Broadly speaking, the specification in GenCoG is more declarative while the one in NNSmith is more imperative (e.g., some manual sampling code is involved). I am aware that the specification in NNSmith contains more fine-grained handling of some corner cases, and therefore it may not be directly comparable with the one in GenCoG. However, GenCoG is still able to potentially make the specification simpler.

  1. GenCoG does not contain the value searching technique in NNSmith, which improves numerical validity. It is still possible that GenCoG can be extended with this part.

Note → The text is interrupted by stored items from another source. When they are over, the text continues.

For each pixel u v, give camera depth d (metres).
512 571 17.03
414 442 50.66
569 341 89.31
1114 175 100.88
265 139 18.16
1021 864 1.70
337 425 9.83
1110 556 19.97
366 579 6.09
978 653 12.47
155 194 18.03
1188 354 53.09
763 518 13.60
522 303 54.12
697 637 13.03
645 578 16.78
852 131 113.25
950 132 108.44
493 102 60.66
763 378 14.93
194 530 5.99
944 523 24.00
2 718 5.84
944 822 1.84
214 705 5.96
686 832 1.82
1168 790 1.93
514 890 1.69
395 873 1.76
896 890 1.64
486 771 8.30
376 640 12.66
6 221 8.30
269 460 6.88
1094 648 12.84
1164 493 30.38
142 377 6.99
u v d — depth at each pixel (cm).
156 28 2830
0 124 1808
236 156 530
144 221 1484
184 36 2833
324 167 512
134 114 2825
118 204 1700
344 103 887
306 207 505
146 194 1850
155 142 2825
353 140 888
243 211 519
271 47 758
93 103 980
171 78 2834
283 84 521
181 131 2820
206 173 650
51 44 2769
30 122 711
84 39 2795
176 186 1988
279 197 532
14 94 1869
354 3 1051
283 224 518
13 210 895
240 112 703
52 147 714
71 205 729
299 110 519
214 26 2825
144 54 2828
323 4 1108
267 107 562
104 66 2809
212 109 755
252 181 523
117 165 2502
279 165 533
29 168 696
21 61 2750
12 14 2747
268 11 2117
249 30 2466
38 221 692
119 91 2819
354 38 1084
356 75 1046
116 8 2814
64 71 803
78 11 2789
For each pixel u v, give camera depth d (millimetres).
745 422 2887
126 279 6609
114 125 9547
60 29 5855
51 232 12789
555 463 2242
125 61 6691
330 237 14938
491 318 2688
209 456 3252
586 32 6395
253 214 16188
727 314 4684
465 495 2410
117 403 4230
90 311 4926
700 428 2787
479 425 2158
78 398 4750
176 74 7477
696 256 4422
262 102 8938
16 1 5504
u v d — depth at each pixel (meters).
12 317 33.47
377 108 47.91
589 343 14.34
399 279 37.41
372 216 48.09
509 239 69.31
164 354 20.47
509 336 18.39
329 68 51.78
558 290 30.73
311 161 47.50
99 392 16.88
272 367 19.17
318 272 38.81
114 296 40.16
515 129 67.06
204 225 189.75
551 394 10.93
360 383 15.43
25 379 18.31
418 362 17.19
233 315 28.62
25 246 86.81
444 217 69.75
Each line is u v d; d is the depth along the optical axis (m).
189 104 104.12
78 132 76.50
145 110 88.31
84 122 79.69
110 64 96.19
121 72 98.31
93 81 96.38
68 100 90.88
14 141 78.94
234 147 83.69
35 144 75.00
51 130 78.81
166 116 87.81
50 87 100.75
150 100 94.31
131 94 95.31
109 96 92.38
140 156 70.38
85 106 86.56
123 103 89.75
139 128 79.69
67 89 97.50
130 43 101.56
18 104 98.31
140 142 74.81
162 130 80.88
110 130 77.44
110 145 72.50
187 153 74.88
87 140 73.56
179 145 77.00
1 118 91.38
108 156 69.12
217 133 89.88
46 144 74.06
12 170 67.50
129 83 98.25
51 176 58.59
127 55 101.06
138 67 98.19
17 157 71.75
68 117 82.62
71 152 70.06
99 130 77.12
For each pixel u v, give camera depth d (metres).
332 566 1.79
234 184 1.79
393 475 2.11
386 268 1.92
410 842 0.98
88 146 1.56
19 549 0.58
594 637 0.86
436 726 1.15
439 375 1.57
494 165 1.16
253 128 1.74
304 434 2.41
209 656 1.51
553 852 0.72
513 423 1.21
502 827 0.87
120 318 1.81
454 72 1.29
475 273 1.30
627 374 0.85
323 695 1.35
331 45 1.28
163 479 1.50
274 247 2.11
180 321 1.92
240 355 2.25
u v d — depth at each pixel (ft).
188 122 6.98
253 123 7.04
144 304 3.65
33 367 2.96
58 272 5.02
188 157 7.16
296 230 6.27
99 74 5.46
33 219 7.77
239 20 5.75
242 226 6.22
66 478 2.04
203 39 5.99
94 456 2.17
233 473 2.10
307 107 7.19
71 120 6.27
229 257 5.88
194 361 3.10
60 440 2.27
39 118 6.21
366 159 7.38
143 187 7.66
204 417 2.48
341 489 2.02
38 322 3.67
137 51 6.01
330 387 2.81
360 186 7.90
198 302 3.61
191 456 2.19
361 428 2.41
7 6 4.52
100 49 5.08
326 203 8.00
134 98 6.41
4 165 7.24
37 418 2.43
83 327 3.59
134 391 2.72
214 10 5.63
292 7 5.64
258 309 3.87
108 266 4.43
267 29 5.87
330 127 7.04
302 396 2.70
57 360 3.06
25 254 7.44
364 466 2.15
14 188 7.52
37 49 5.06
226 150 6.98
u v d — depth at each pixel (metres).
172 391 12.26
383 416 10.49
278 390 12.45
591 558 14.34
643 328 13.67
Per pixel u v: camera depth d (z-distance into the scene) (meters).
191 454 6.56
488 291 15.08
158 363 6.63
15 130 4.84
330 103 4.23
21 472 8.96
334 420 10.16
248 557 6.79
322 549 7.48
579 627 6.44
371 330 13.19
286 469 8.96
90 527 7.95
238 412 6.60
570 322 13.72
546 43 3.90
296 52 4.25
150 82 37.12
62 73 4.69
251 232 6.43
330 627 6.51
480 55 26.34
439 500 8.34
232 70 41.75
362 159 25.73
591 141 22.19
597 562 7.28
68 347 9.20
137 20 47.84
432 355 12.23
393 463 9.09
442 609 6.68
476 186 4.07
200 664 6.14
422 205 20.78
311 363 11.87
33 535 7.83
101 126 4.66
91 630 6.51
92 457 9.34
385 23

That is what I have to share for now. I may add some more details and discuss other related issues later.

2 Likes

Thanks for the input. For the “the specification of reshape is much longer”, just want to quickly explain that the validity spec for reshape in NNSmith can be as short as one liner like return product(*self.target_shape) == product(*input_shape). It is longer, not because we handled more corner cases or the way we describe specification is not declaritive, but because we did some non-trivial optimization to constraint the solve space to make SMT solving affordable. This is because the complexity of the MIP problem of a * b * c == d * f * g is too high. If you read the code more carefully, we did constraint sub-grouping (credit to my collaborator Jinkun) to convert the original high-complexity constraint to a low-complexity one, trading off a bit solving space for efficiency. I will read other comments later. Thanks for the input again!

1 Like

Many thanks. I did not completely understand what the code in requires is doing in the first place and made incorrect judgement in my comment. I apologize for that. Now I know and thanks again for your kind explanation.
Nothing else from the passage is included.